Katrina: it's not about "failures," it's about policy

The one year anniversary of Hurricane Katrina is fast approaching. Through our Gulf Coast Reconstruction Watch project, the Institute has been talking with people across the country about the need to use this window opportunity to talk about the people whose lives are still in limbo, and the larger issues that Katrina raised.

George Lakoff of the Rockridge Institute has an interesting piece shooting around the blogosphere, called "Bush is Not Incompetent." While some may find that header hard to believe, his point is a good one: the problems our country has faced in recent years isn't because of the supposed "failures" of our president, but rather "are the natural, even inevitable result of his conservative governing philosophy."

The Bush White House isn't failing -- it's succeeding all too well in its goal of putting corporate interests in charge, increasing the imbalance between the haves and have nots, and so on. Progressives shouldn't be calling these mistakes, but the systemic problems of right-wing politics, as practicted on both sides of the political aisle.

This has been the missing element of the Katrina debate over the last 10 months. By shouting and cajoling, we've managed to keep Katrina on the national radar, however faint the signal. Anderson Cooper, Kyra Phillips and other TV figures make their regular trips to the Gulf to chronicle the damage and slowness of recovery.

But what we haven't managed to inject into the debate -- despite all the hopes of a "national discussion about race and poverty" -- is the underlying political and moral values that led to Katrina and its aftermath. Lakoff gives some example of how the devastation can be linked to not to just a few bungling individuals, but an entire philosophy that puts a "me first" ethos above the common good:

Given this philosophy, then, is it any wonder that the government wasn't there for the residents of Louisiana and Mississippi in the aftermath of Hurricane Katrina? Conservative philosophy places emphasis on the individual acting alone, independent of anything the government could provide. Some conservative Sunday morning talk show guests suggested that those who chose to live in New Orleans accepted the risk of a devastating hurricane, the implication being that they thus forfeited any entitlement to government assistance. If the people of New Orleans suffered, it was because of their own actions, their own choices and their own lack of preparedness. Bush couldn't have failed if he bore no responsibility.
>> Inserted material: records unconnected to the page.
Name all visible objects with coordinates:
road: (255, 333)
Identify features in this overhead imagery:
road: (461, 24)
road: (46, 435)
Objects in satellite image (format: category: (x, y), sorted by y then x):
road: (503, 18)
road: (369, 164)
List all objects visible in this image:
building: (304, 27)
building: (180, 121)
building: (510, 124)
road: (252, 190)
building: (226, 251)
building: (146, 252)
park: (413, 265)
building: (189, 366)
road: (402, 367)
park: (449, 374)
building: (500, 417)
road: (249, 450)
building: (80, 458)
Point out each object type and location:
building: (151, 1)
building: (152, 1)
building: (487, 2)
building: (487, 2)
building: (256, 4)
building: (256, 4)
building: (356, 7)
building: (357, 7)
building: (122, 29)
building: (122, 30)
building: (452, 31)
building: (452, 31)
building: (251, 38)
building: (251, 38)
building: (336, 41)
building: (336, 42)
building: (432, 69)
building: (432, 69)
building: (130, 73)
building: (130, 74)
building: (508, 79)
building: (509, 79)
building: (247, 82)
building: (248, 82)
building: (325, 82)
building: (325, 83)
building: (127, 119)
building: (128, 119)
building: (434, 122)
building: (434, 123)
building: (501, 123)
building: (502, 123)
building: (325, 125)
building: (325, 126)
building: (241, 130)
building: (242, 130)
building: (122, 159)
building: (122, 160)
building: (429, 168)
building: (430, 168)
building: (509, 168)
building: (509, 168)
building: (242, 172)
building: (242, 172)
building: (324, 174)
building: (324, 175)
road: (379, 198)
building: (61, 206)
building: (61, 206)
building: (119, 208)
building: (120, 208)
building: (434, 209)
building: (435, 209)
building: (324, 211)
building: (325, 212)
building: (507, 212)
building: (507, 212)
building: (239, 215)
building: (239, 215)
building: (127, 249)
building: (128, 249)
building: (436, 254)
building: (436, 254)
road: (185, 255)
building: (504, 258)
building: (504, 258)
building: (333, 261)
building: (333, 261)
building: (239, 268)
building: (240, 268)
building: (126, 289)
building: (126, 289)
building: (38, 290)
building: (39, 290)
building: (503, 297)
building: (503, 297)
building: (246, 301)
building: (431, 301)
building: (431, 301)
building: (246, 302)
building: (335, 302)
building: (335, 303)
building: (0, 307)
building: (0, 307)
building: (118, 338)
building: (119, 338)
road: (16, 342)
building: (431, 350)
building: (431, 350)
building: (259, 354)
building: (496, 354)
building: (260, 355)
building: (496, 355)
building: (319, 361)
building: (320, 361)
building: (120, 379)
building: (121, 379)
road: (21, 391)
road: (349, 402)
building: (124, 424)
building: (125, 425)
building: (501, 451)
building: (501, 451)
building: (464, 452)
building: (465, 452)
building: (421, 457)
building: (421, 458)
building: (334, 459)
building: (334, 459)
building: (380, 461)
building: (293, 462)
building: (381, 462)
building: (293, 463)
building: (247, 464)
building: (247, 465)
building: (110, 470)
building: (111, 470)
The response to Hurricane Katrina -- rather, the lack of response -- was what one should expect from a philosophy that espouses that the government can have no positive role in its citizen's lives. This response was not about Bush's incompetence, it was a conservative, shrink-government response to a natural disaster.

Another failure of this administration during the Katrina fiasco was its wholesale disregard of the numerous and serious hurricane warnings. But this failure was a natural outgrowth of the conservative insistence on denying the validity of global warming, not ineptitude. Conservatives continue to deny the validity of global warming, because it runs contrary to their moral system. Recognizing global warming would call for environmental regulation and governmental efforts to reduce greenhouse gas emissions. Regulation is a perceived interference with the free-market, Conservatives' golden calf. So, the predictions of imminent hurricanes -- based on recognizing global warming -- were not heeded. Conservative free market convictions trumped the hurricane warnings.

And there are many more examples where this came from.

How do we inject these issues into the Katrina debate? Progressives need to think about this, because the one-year anniversary may be our last opportunity to put these issues on the national agenda.